Saturday, January 30, 2010

Postcard Memoir

She Says (she still exists, despite the 12/5/09 post - she's become enamored of facebook) sent me an email about how this teacher at the NOW Academy in LA, in a poor part of Koreatown, wanted postcards representing various parts of the world.

Rather than send her class actual postcards from Minnesota, I sent them Larry Sutin's book, A Postcard Memoir. Larry was my professor at Hamline when I was doing my Master's in writing and scribbling a thesis on dystopias. He's done books on Aleister Crowley and Philip K. Dick as well. But this book is beautiful, and contains pictures of postcards from his collection (he also collects pens from drug companies - a hobby my mother has been helping me to facilitate for him for years) from all over the world, with a bent toward Minnesota: pictures of old hotels (like the Leamington), Annandale, Lake Pepin, et al. If you want a postcard of Minnesota, Larry's pictures are unique.

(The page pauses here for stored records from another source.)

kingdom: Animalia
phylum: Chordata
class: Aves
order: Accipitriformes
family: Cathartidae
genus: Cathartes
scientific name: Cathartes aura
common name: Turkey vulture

However. It's a memoir. So some of the writing accompanying the postcards is a bit racy for 2nd and 3rd graders. I'm not so sure they care to know that Larry's mother was gang raped in the French wilderness when she was a Jewish resistance fighter in WWII (his parents are the subject of another book - also very good. Or that they need to know he first masturbated to Cyd Charisse. Twice. I'm glad I didn't know that when we saw each other several times a week. Singing in the Rain is perhaps one of my favorite things in the world. I hate to think of someone wanking to it. And there are a few postcards featuring the odd Greek/Roman statue with the highlighted phallus.

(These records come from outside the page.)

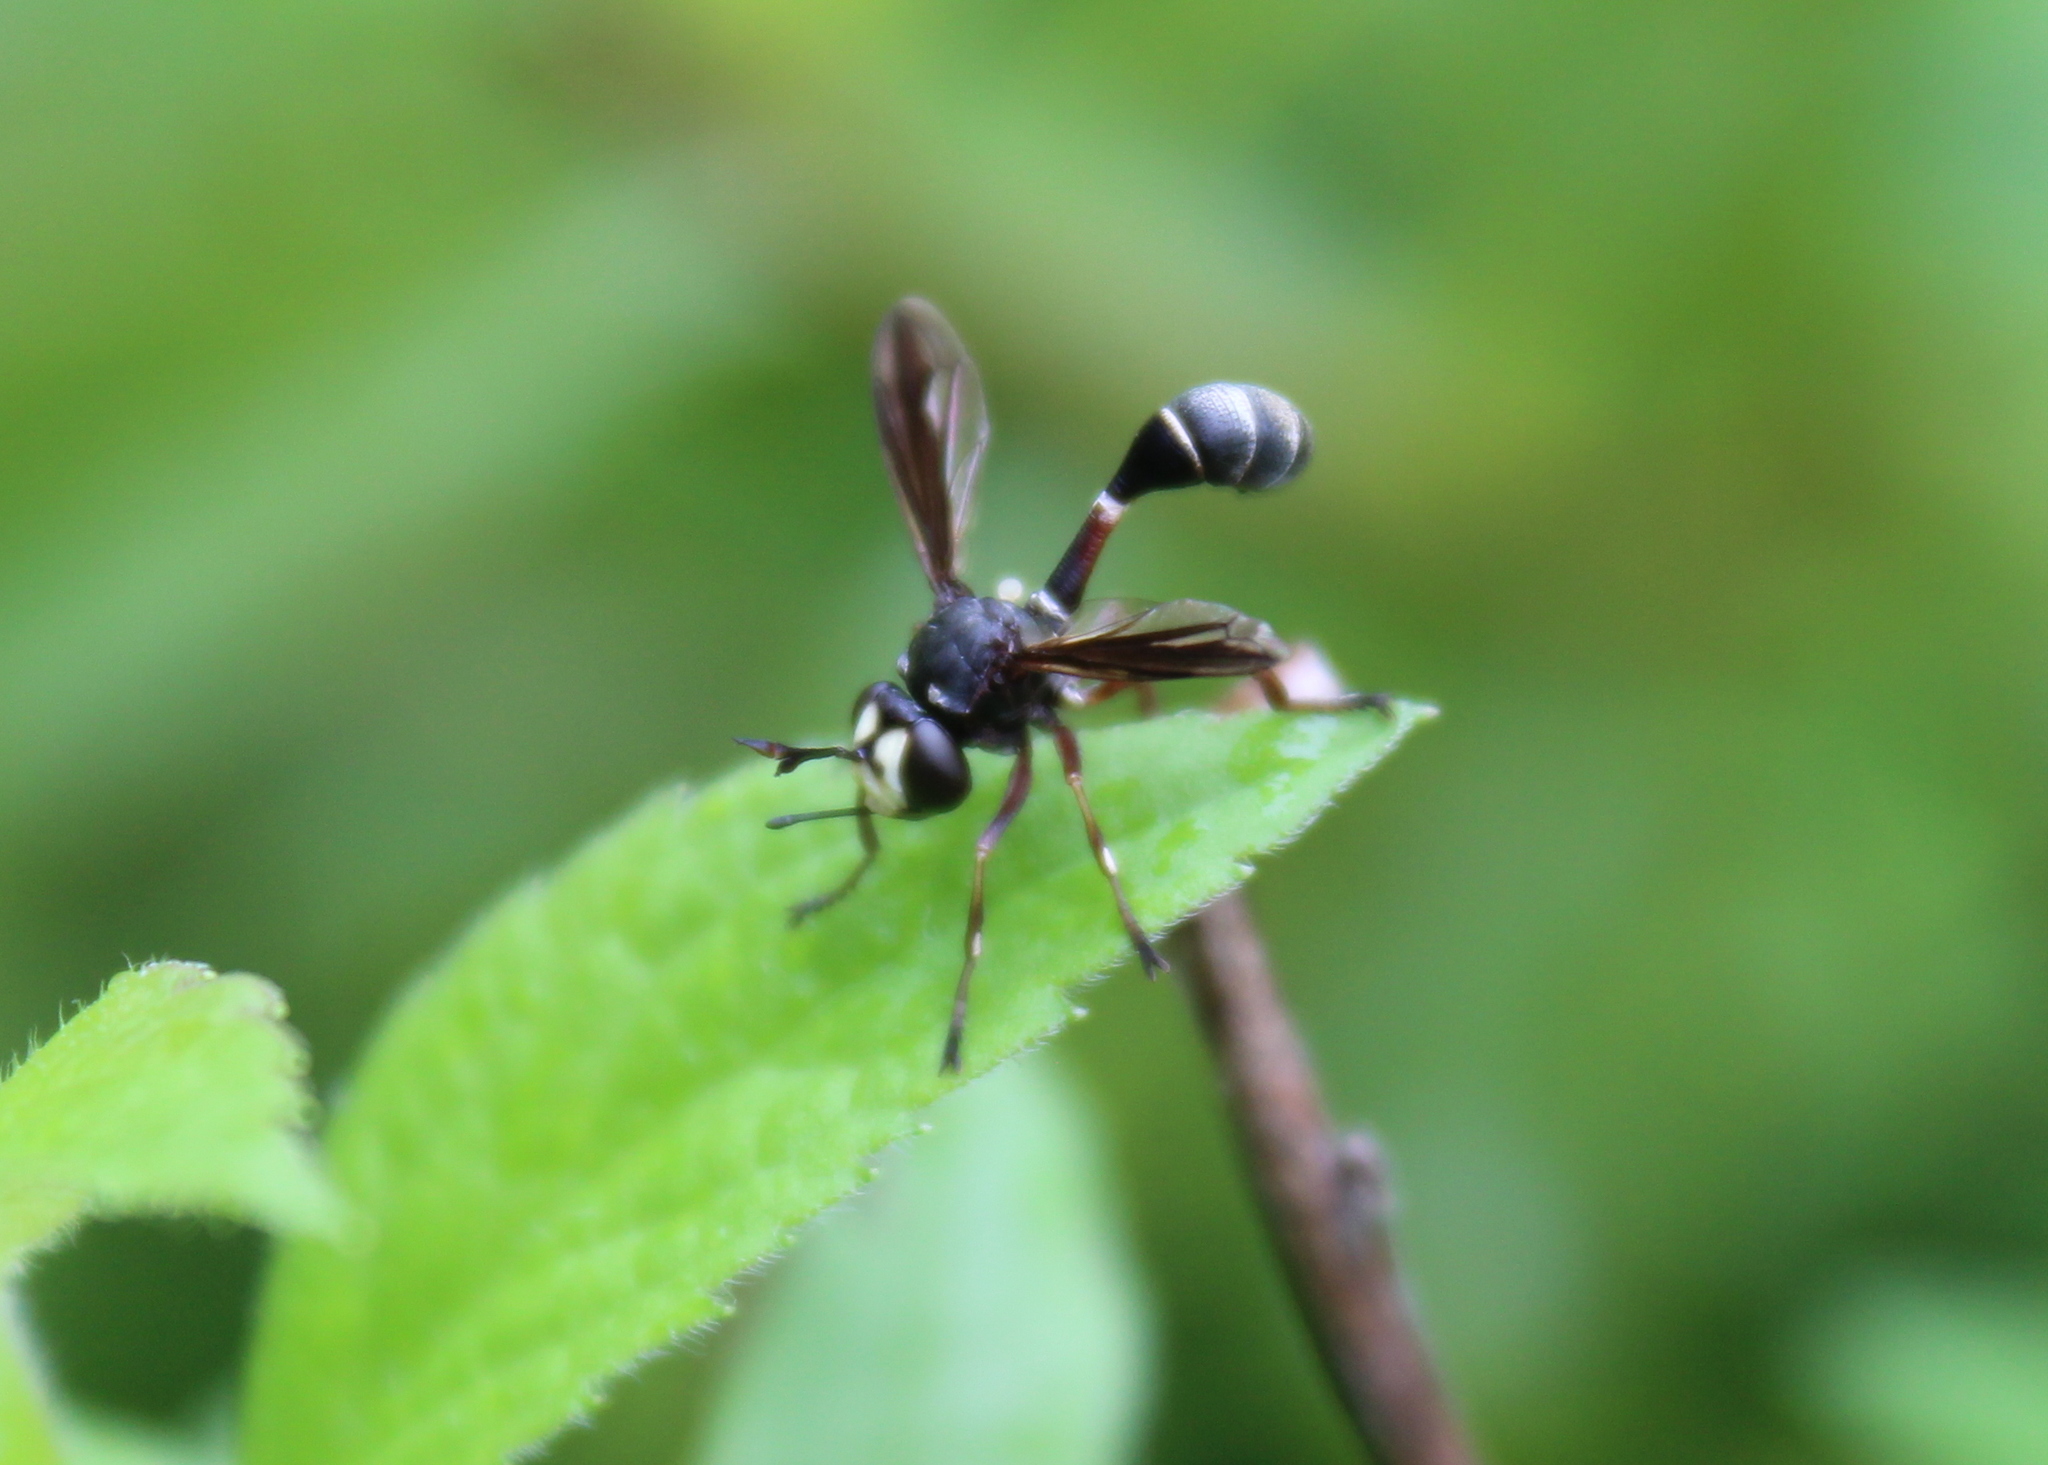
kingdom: Animalia
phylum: Arthropoda
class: Insecta
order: Diptera
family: Conopidae
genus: Physocephala
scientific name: Physocephala furcillata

My hope is that the teacher will be sharp enough to simply pick out the postcards that are interesting and present them without presenting any of the text (at least any of the inappropriate text). After all, my teachers in elementary (one in particular) were kind enough to deal with me when I said "vagina" several times in several minutes without raising a serious ruckus. So I suspect they're experts at sifting and dealing with inappropriate material, yet might appreciate that the inappropriate bits are appropriate for them during non-school reading time.

Good luck with all that, Mrs. Sakai. I hope you show them the Annandale Card. That's probably very close to the field where I almost got hypothermia during a Scouting event!